Добровы так и не отвыкли от привычки жить с открытой дверью. И была эта дверь открыта в переднюю, где проходили все жильцы квартиры и все посетители, а среди жильцов была и женщина, получившая комнату по ордеру НКВД. И потеряли они в 1937 году стольких друзей в недрах Лубянки! Перечисление погибших было в одной из глав романа "Странники ночи", которая называлась "Мартиролог". Этот роман Даниил Леонидович начал писать в 1937 году. До него работал над поэмой "Песнь о Монсальвате", в некоторой степени основанной на средневековых легендах. Эту поэму он не закончил и никогда больше к ней не возвращался.
* * *
С 1937 года, по существу, шла уже наша общая с ним жизнь, сначала как очень близких друзей, позже как мужа и жены.
Так, как жили мы, жил целый круг людей в те годы, поэтому я попытаюсь рассказать, какой была эта жизнь.
Подавляющее большинство жили в то время очень бедно.

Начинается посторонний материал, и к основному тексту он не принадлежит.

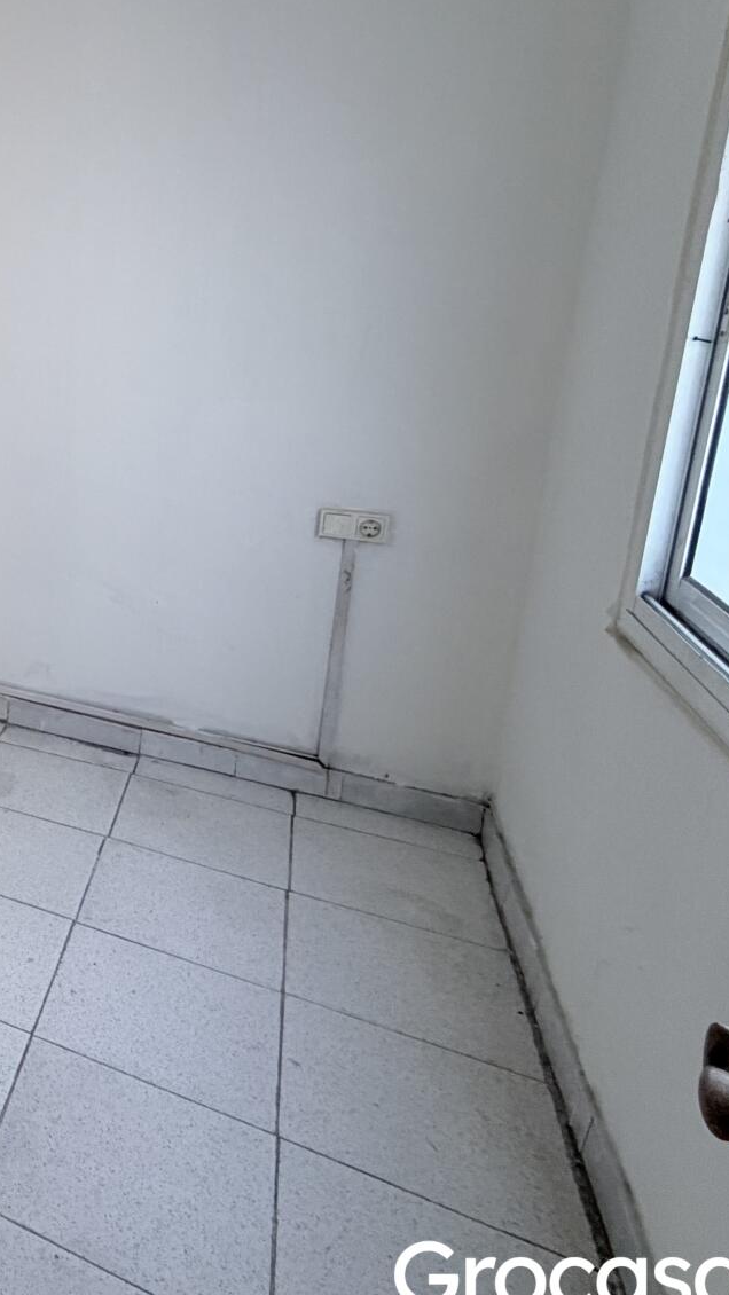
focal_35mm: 27
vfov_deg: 68.8
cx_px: -328
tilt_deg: -10.4
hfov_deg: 29.3
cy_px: 486
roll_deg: +2.1
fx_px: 927
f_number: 2.2
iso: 200
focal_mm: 2.22
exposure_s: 1/50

Почти все обитали в коммунальных квартирах, куда, по большей части, были насильственно впихнуты совершенно чуждые люди, несовместимые друг с другом.
Сейчас говорят, что в то время были частые снижения цен. Возможно, этого я не помню; зато хорошо помню, как мы покупали масло в количестве 100 грамм или кусочек колбасы – она действительно была очень вкусна и сортов было много, только все на цену смотрели... А в провинциальные города посылали посылки с макаронами.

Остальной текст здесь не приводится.